**작업 항목:** 아래 항목 중 "What"라는 단어가 들어 있는 줄을 하나도 빠짐없이 모아 옮겨 적으세요. 대소문자가 다르면 다른 단어로 봅니다.

**검토할 데이터:**
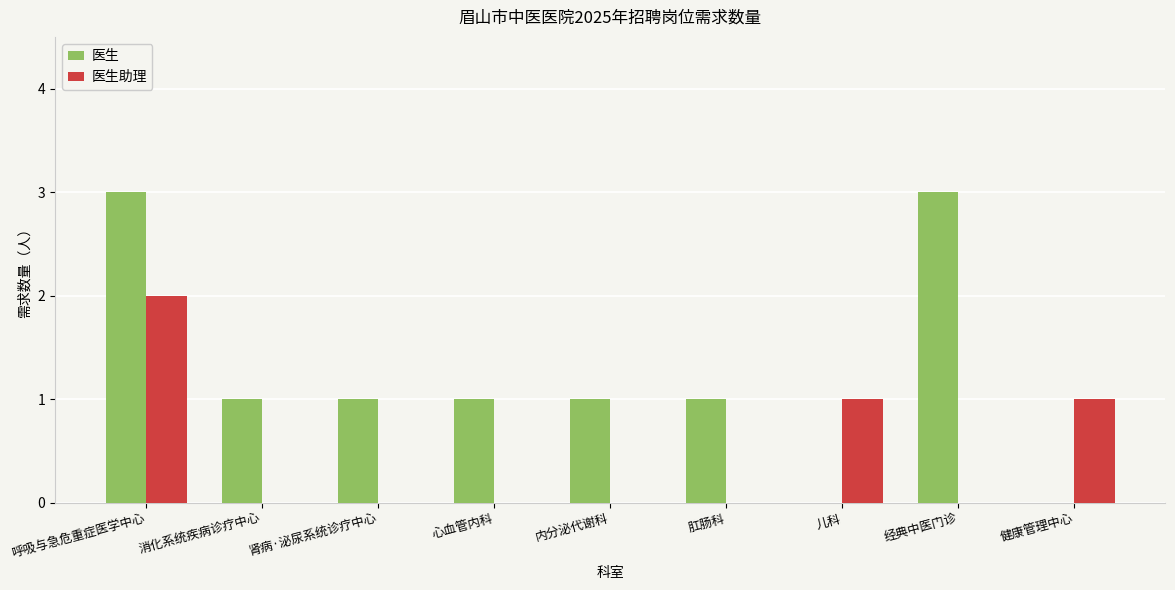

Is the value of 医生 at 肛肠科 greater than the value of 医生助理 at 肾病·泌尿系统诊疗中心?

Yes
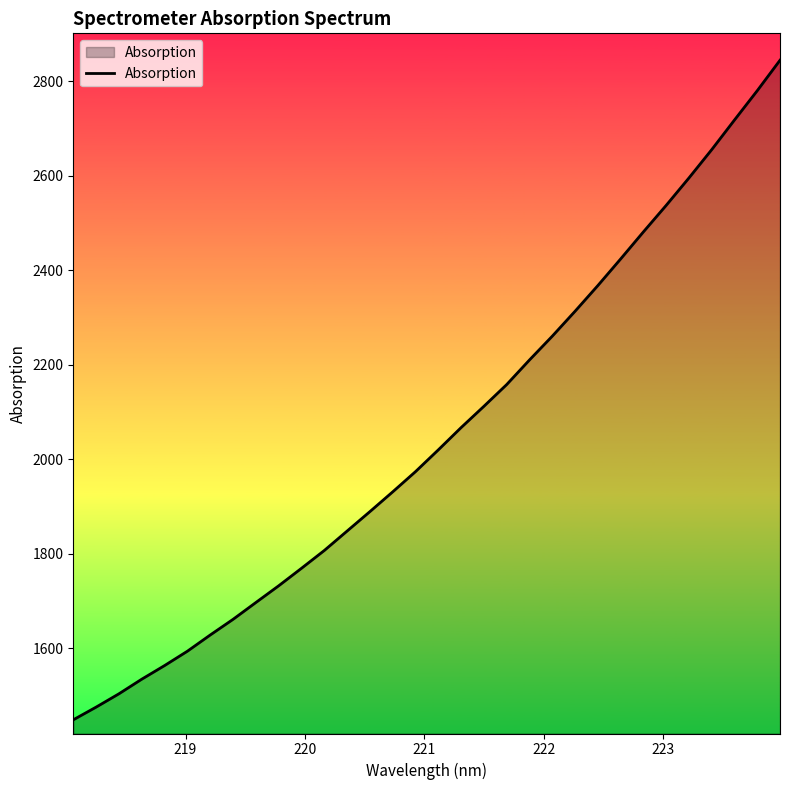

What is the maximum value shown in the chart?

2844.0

==

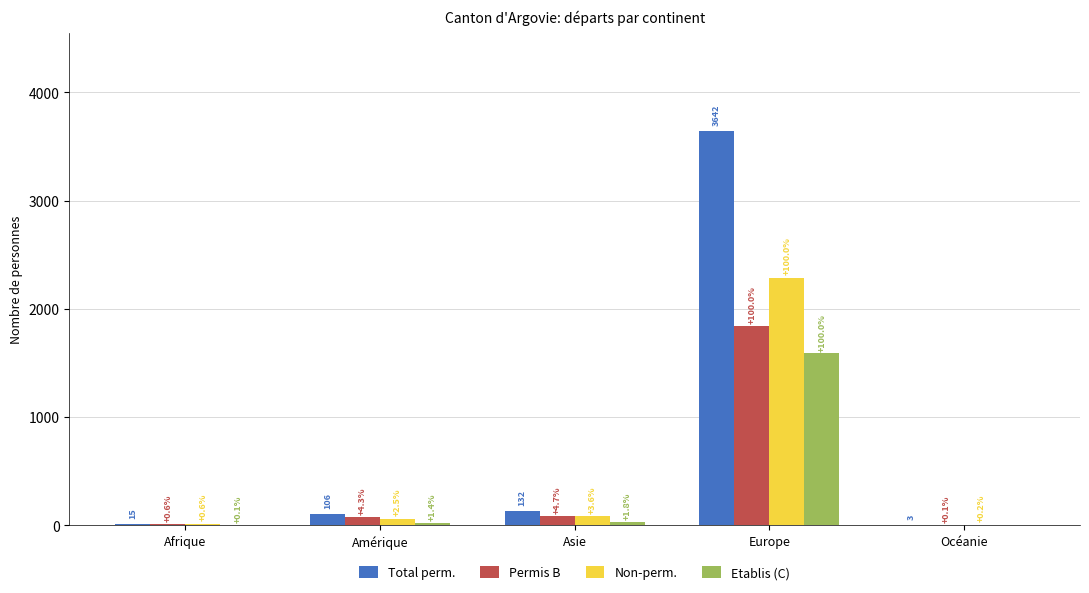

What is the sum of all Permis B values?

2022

**응답 내용:**
What is the maximum value shown in the chart?
What is the sum of all Permis B values?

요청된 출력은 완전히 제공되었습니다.